Pensions: Gray and grayer
Finance Secretary Benjamin Diokno has sounded the alarm on “unsustainable” pensions for our military and other uniformed personnel (MUP), warning of an imminent fiscal collapse if reforms are not initiated soon.
The MUP includes the Armed Forces of the Philippines, the Bureau of Jail Management and Penology, the Bureau of Fire Protection, the Philippine National Police, the Philippine Public Safety College, the Philippine Coast Guard, and the Bureau of Corrections.
The ranks of retired and retiring MUP are actually not that large compared with those of the private Social Security System (SSS) and the Government Service Insurance System (GSIS) but the uniformed personnel’s pensions are funded from the government’s own internally generated revenues and borrowings, unlike the SSS and GSIS, where monthly contributions are deducted from their salaries and from their employers.

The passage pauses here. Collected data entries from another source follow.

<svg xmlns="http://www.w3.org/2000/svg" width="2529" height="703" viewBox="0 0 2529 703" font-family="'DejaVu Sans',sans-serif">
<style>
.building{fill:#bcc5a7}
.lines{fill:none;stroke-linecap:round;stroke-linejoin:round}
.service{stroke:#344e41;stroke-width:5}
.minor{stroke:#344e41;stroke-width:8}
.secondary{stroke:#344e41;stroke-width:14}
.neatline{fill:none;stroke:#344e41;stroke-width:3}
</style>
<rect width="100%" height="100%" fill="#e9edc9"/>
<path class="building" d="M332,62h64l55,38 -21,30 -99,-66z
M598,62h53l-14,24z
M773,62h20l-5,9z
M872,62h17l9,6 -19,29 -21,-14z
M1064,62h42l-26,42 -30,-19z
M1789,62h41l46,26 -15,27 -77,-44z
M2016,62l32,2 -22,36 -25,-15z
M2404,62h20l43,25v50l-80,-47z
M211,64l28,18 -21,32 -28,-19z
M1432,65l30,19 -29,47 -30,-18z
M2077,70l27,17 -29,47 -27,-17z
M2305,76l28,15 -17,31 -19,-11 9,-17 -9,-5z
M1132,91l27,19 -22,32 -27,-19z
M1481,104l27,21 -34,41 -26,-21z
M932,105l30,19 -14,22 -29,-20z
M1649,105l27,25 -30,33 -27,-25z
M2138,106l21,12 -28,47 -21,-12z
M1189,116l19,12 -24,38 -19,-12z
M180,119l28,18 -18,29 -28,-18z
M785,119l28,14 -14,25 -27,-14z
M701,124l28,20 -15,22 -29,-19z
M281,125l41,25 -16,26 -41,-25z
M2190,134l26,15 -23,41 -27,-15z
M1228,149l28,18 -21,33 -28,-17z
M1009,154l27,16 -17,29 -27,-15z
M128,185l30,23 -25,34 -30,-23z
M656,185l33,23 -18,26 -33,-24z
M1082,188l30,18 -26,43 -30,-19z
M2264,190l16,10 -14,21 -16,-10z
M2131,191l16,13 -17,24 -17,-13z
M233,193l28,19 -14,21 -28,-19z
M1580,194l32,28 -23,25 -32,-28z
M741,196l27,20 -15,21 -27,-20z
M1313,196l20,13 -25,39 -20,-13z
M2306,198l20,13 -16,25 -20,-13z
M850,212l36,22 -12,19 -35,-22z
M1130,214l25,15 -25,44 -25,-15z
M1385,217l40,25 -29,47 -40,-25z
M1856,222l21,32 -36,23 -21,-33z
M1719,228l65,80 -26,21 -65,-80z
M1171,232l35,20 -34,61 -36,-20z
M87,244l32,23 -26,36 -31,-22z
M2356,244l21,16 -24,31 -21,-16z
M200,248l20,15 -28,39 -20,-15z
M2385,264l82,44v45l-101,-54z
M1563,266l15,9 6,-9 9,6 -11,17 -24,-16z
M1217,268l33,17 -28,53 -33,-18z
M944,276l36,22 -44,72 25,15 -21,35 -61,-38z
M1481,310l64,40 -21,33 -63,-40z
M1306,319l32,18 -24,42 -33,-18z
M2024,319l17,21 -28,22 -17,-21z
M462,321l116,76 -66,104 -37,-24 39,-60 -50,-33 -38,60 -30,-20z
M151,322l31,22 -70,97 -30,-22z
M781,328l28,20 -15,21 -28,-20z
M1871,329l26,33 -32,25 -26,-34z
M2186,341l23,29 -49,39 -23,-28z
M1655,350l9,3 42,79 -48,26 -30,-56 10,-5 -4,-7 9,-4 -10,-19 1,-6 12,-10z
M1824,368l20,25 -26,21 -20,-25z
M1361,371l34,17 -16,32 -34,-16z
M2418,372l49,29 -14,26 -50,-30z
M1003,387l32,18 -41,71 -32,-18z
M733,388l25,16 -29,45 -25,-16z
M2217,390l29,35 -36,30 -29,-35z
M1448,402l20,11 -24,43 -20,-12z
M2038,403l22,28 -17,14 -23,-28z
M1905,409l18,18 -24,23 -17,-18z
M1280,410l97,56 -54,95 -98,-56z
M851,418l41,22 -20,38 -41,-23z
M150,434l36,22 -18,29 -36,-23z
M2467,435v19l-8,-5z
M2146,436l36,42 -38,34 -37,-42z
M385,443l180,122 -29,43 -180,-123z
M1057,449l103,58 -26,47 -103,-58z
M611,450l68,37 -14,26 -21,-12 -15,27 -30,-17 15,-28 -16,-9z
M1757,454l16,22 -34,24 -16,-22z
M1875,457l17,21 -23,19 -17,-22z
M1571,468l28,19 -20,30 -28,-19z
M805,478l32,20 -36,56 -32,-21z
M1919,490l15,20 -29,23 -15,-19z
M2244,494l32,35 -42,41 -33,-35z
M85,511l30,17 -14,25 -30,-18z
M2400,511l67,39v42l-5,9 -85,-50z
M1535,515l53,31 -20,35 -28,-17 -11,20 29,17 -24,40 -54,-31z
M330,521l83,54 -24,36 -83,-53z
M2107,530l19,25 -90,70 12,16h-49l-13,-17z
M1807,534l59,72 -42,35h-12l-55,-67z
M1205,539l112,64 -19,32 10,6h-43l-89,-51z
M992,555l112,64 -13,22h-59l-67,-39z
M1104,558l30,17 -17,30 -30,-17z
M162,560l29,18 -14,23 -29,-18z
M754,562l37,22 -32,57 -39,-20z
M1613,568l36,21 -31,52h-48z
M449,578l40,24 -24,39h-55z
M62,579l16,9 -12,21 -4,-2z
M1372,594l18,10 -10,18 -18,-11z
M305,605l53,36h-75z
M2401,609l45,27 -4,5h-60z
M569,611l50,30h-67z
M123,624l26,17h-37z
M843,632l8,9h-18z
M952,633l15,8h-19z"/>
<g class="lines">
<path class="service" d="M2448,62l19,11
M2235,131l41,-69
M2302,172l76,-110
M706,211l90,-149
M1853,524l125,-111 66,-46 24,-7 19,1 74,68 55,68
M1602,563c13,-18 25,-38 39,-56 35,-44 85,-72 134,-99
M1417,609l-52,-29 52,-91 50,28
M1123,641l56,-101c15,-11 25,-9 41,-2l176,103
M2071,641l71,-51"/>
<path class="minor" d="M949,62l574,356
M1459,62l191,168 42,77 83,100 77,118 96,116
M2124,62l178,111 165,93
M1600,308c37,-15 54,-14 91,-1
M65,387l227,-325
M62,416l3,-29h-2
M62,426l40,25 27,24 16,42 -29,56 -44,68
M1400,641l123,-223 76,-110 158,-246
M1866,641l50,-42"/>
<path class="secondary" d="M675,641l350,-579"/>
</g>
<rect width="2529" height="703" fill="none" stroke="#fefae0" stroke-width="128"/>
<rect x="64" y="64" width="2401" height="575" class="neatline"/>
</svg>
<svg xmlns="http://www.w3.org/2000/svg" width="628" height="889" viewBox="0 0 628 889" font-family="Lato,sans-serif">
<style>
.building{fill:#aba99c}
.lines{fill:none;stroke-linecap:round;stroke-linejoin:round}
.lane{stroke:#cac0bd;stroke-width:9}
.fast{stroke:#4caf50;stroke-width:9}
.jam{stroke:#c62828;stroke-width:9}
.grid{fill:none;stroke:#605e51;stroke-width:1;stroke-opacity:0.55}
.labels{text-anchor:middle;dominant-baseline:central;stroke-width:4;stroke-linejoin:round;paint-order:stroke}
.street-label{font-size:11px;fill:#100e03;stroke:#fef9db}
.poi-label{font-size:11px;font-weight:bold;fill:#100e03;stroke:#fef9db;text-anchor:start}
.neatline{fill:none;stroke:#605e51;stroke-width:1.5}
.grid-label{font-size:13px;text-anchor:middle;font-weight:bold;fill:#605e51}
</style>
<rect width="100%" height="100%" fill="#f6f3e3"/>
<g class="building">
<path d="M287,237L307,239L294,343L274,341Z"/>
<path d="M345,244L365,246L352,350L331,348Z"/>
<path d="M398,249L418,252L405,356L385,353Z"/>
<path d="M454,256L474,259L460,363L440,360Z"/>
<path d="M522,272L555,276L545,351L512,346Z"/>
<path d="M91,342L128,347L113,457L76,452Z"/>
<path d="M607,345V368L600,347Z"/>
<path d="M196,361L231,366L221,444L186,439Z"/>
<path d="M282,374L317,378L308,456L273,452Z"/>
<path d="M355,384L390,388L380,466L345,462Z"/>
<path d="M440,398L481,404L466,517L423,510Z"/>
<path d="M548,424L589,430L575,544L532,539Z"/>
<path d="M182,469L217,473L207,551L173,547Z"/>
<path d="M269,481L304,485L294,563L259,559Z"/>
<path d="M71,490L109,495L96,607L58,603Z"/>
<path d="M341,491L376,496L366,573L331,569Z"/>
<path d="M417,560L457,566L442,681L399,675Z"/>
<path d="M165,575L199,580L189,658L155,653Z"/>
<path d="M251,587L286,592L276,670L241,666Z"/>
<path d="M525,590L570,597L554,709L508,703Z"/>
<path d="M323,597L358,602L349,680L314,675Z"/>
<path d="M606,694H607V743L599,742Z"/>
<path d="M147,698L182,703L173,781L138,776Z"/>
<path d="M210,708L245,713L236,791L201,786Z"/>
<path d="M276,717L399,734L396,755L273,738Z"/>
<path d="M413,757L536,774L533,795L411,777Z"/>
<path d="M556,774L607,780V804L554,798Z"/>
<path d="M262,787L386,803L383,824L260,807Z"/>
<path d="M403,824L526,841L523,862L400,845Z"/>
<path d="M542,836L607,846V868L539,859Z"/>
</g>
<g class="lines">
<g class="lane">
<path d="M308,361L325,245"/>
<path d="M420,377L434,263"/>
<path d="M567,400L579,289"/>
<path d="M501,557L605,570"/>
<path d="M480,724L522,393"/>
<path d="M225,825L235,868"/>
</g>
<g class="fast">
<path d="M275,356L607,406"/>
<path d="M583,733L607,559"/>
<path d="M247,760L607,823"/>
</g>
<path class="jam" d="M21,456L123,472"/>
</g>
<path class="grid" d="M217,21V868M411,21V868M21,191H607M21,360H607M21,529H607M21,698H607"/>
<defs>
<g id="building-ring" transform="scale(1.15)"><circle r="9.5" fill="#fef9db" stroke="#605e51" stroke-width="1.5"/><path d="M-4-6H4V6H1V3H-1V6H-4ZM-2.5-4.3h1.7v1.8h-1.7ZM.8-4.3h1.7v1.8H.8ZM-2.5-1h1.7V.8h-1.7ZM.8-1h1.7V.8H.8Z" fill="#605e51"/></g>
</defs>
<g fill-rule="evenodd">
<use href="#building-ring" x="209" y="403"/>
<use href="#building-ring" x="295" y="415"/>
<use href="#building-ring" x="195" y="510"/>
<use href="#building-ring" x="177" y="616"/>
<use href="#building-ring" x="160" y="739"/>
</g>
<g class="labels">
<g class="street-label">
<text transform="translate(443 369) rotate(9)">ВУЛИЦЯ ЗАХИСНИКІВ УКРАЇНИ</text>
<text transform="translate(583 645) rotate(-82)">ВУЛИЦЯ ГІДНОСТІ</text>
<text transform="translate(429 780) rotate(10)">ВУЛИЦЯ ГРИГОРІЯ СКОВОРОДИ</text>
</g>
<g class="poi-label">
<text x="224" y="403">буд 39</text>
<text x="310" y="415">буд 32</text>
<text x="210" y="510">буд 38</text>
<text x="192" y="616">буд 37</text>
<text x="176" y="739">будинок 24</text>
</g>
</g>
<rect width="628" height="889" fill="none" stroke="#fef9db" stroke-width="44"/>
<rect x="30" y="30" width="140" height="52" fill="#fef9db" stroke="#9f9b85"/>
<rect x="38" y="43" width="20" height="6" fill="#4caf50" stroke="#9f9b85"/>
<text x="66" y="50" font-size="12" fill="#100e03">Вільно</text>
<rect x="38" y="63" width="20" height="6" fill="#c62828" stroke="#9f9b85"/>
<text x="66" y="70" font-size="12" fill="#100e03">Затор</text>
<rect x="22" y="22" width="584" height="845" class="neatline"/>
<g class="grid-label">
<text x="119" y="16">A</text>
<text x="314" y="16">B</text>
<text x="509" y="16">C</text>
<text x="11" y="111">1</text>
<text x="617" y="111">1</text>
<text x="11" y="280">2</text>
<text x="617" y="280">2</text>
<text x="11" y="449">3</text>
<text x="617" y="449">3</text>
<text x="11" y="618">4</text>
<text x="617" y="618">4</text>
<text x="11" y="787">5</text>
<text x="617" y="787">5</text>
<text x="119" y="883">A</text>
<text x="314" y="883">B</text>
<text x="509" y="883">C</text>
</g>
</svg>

In the past few years, the government has had to borrow money to cover unfunded pension liabilities for the MUP. The borrowings are expected to increase in the years ahead, reaching P1 trillion by 2030, with interest payments alone reaching P39.6 billion.
Yet, according to the finance secretary’s figures, members of the MUP were receiving an average monthly pension of P40,049 as of 2022, compared to P4,528 for SSS and P13,600 for GSIS members.
Note that these are averages and are calculated based on the members’ last salaries while in service. Government workers, including the uniformed personnel, received large boosts in their salaries from 2018 onwards, boosting the pensions for those who retired after these adjusted salaries. President Rodrigo Duterte signed a specific law for the soldier and policemen in 2018, clearly to get their support as he launched his iron-fist regime. There are generous provisions such as retiring uniformed personnel being promoted one rank higher as a kind of goodbye gift. This bonus further increases the pension they will receive.
With the uniformed personnel, pensions are heavy responsibility for the government for several more reasons. First, the mandatory age for uniformed personnel is only 56, compared to 60 for Filipinos in the private sector and 65 for Filipino government employees.
Uniformed personnel can also retire as early as 20 years of government service, and, unlike the SSS and GSIS, they have a generous survivorship benefit system—the widow of a uniformed staff can claim 75 percent of the pension of their late spouse.
Diokno points out that a soldier recruited at the age of 20 can take optional retirement as early as the age of 40. Not only that, Diokno observes, military people live longer so that a 20-year-old military recruit who retires at 40 might very well receive a pension well into his 90s.
There have been attempts to reform the pension system for the uniformed personnel, including raising the age of retirement to 60 and reducing the survivorship benefits but nothing came out of those proposals.
Pensions—whether for uniformed forces or for civilians—are so important for Filipinos given that we have so few safety nets for retirees. During their working lifetime, salaries tend to be low and savings are negligible, and once they retire, they face many risks from con artists offering get-rich-quick scams. (I bristle, too, with legitimate banks and financial institutions and their “insurance” schemes that can, ironically, wipe out their emergency funds.)
Add on the many unemployed and underemployed relatives of retirees who find ways to control the ATM accounts where the pensioners get their monthly funds.
Globally, aging populations have meant many governments adjusting their pension schemes to delay retirement. China is looking into adjusting their retirement ages, the lowest in the world at 60 for men, 55 for white-collar women, and 50 for women factory workers.
The upward adjustments for the mandatory retirement age will exacerbate social tensions as people try to extend their working life, especially in the times we live in with global inflation.
Just look at France where the president, Emmanuel Macron, decided to ram through a new retirement age of 64, up from 62, and sparked nationwide riots. Note that the adjustment targets the year 2030, almost a decade away, but the government saw the need to make the transition this early.
Will we have the foresight to look for alternatives to improve our pension system for uniformed and nonuniformed personnel?